In the social and political arena many of these narrowly focused and very cooperative groups, groups which maintain the level of cooperation by factoring any disturbing member out of the game, are made up of well educated socially liberal people. They are tolerant and respectful of opposing views, but simply choose to spend time with others who share their outlook. They are relativists at their worst, claiming that all points of view are more or less equally valid, and thereby avoiding the stress of looking carefully at those who act or believe differently. This insidious and divisive twist on the virtue of "tolerance" becomes a form of elitism that inhabits the dark side of American liberalism. (BTW I am a liberal) The cooperative choice comes to resemble the price fixer more than the altruist.


Game theory with only 2 participants doesn't make sense to me in trying to relate it to group dynamics
Which is to say that after the fact, rationality may be projected upon the facts of the choice-making using tools such as the prisoner's dilemma, when in fact it was the choice-maker's anxiety, denial and avoidance (say, of moving into the 'truer' :-) dilemma of a depressive position,) that clouded over any sense of rational judgement predicated on anticipated benefit
The dilemma is ours. How can this illogical state of affairs exist? Although, as I suggested earlier, there may be no dilemma at all when the totality of cirmcustances is seen. Compare it to the chicken and eqq question. The answer is easy--Darwin--but you must step outside the question to see it.
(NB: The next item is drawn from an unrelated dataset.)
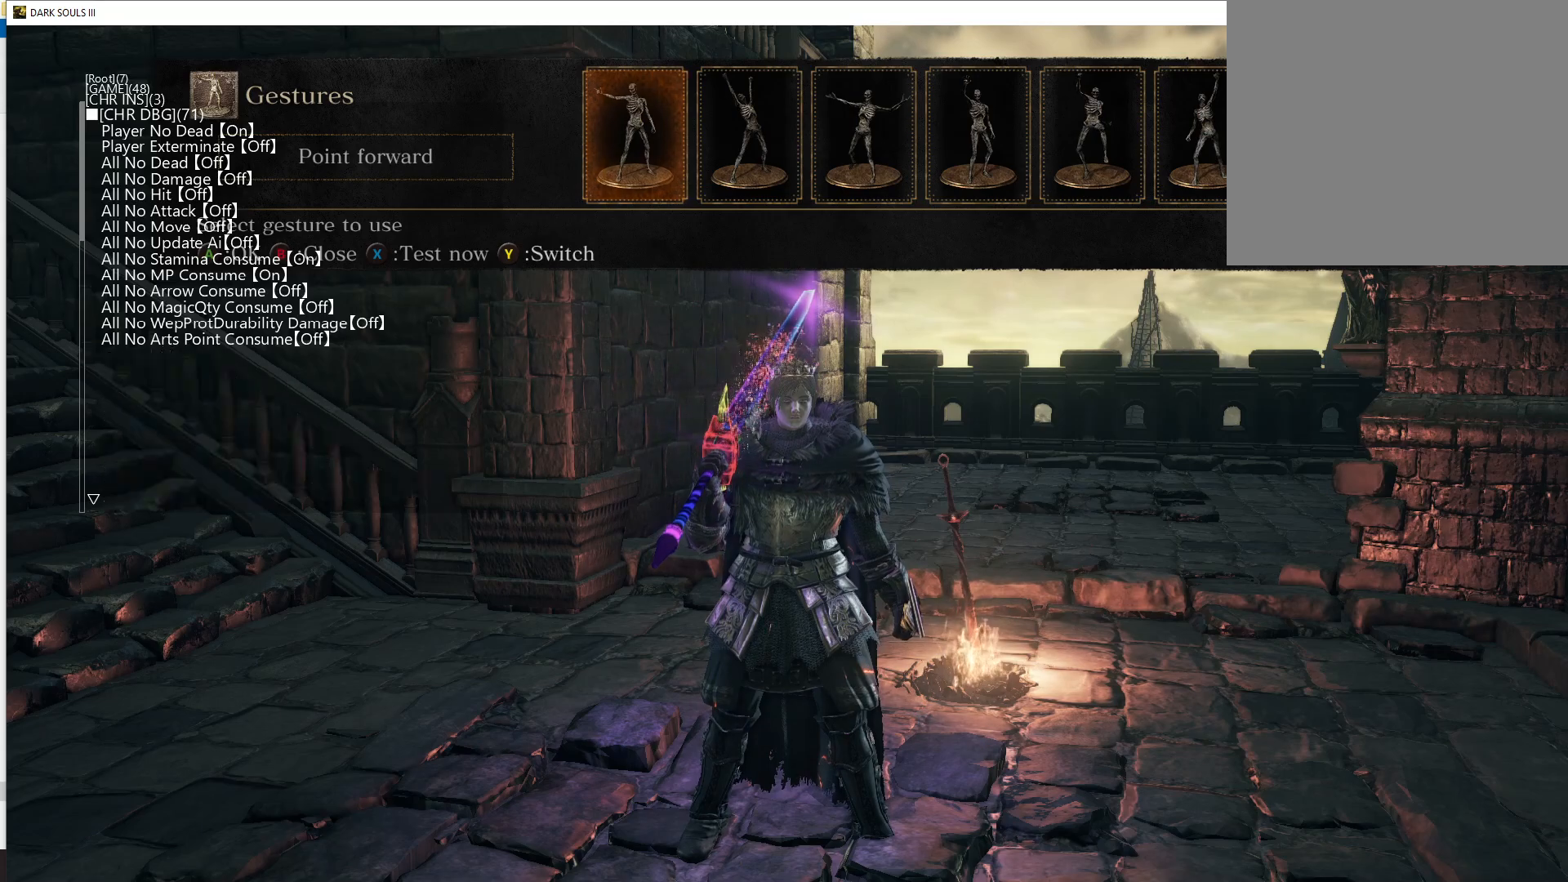
{"buttons": ["DPAD_UP"], "left_stick": "center", "right_stick": "center", "events": [[67, "DPAD_DOWN", "up"], [417, "DPAD_UP", "down"]]}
A program for playing an indefinite sequence of Prisoner's Dilemma games was develped by Anatol Rapoport. Given on page 37 of Five Golden Rules: Great Theories of 20th-Century Mathematics -- and Why they Matter, copyright 1996 by John L. Casti, "It consists of two rules: (1) cooperate on the first encounter, and (2) in subsequent rounds, do whatever your opponent did on the previous round." Up against other strategies Tit for Tat will win, even against itself.